This story has been updated to reflect the latest development.
Carmen Louis Cozza, the winningest coach in Ivy League football history and former Yale head coach, died of cancer on Jan 4. He was 87.
Cozza served as Yale’s head coach from 1965 to 1996, and retired with a record of 179–119–5. During his 32-year tenure leading the football team, he captured 10 Ivy League titles. He was inducted into the College Football Hall of Fame in 2002.
“Coach Carm Cozza was one of our nation’s outstanding role models and leaders of young men,” Yale Director of Athletics Tom Beckett said in a University press release. “His legacy will have a lasting influence on the Yale community and beyond.”
As an undergraduate at Miami University of Ohio, Cozza, an Ohio native, earned a varsity letter for three years in both football and baseball. After graduating in 1952, he played minor league baseball for teams affiliated with the Cleveland Indians and Chicago White Sox.
He returned to Miami University in 1956 to become the head coach of the freshman football team and eventually a varsity assistant coach. But when Miami head coach John Pont, a former roommate and teammate of Cozza’s, was appointed head coach at Yale, Cozza joined him in New Haven as the backfield coach for the Bulldogs.
Yale named Cozza head coach in 1965 after Pont resigned to lead the Indiana University football team. During his tenure, the American Football Coaches Association named Cozza District Coach of the Year seven times, and he led the Bulldogs to 19 winning seasons and a 16-game winning streak between 1967 and 1968. He served briefly as Yale’s Director of Athletics in 1976.
Cozza was also a mentor for his players off the field. His teams included 118 All-Ivy League players, five National Football Foundation Scholar Athletes and seven Rhodes Scholars. In a 1971 column in the News, he described “today’s athlete” as a “more well rounded individual with more interests but every bit as good or better on the gridiron.”
Current head coach Tony Reno said in a University press release that Cozza “built the great family” of today’s football team. And former football captain under Cozza and current president of the Yale Football Association Pat Ruwe ’83 described Cozza as “ferociously competitive yet humble and unfailingly loyal” and as “Yale’s greatest teacher.”
Cozza received the Walter Camp Football Foundation’s Distinguished American award in 1992, just four years before he retired from coaching. After retirement, he directed the radio color commentary for Yale football and served as special assistant to the director of athletics. He received Yale’s George H.W. Bush Lifetime of Leadership Award in 2009.
Cozza is survived by his wife, Jean Cozza; his daughters Kristen Powell, Kathryn Tuino and Karen Pollard; and grandchildren Michael and Mark Powell, Elizabeth Tutino and Eric and Christopher Pollard. Born to James and Carbita Cozza, he had four sisters, all of whom have passed away: Ange, Pat, Theresa and Josephine.
Yale Athletics said in the press release that it plans to host a memorial service to celebrate Cozza.

## REQUIRED WORK
Reproduce word for word the part of the article on Carmen Cozza that begins at the words "Carmen Louis Cozza, the" and ends after "Fame in 2002.".

## SUPPLIED DATA
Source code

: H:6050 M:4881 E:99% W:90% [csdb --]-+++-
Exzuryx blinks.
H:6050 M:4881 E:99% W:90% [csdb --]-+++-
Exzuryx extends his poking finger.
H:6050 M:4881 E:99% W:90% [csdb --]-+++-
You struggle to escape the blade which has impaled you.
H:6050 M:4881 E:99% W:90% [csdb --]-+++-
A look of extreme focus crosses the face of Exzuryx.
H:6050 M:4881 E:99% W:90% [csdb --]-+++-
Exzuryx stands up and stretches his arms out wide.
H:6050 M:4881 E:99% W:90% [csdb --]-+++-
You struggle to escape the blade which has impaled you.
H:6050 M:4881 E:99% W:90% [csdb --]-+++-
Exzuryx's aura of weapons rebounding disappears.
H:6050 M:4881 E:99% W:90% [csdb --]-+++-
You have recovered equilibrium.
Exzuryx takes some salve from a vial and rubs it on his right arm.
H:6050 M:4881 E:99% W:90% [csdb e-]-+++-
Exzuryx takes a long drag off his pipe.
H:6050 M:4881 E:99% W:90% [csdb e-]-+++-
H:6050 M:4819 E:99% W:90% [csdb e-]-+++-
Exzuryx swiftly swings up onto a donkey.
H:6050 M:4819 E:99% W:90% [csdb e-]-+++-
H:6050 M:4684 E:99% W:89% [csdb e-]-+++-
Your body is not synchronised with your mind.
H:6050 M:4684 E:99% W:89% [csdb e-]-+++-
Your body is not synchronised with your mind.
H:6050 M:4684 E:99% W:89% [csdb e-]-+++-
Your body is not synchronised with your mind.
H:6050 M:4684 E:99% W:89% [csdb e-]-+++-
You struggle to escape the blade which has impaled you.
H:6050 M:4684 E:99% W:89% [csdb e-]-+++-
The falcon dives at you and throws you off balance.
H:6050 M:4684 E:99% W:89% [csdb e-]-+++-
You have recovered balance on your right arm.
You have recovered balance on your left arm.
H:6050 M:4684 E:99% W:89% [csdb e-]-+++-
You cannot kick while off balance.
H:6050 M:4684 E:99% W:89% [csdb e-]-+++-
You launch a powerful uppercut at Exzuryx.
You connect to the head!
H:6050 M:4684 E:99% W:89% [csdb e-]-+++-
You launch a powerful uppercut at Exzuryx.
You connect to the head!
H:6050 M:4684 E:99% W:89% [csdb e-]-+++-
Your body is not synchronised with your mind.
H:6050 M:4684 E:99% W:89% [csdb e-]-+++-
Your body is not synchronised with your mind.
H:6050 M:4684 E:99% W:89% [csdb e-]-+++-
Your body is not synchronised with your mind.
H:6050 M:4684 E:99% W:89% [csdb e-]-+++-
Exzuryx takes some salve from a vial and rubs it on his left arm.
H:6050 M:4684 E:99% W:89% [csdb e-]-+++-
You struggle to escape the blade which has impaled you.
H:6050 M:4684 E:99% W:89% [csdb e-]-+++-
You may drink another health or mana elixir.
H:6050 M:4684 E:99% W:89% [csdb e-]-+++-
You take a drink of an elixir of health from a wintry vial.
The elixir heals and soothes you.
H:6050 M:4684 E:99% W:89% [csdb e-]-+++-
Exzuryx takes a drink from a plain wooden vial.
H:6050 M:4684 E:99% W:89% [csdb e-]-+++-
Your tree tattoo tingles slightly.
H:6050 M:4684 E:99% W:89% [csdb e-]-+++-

## SOLUTION
Carmen Louis Cozza, the winningest coach in Ivy League football history and former Yale head coach, died of cancer on Jan 4. He was 87.
Cozza served as Yale’s head coach from 1965 to 1996, and retired with a record of 179–119–5. During his 32-year tenure leading the football team, he captured 10 Ivy League titles. He was inducted into the College Football Hall of Fame in 2002.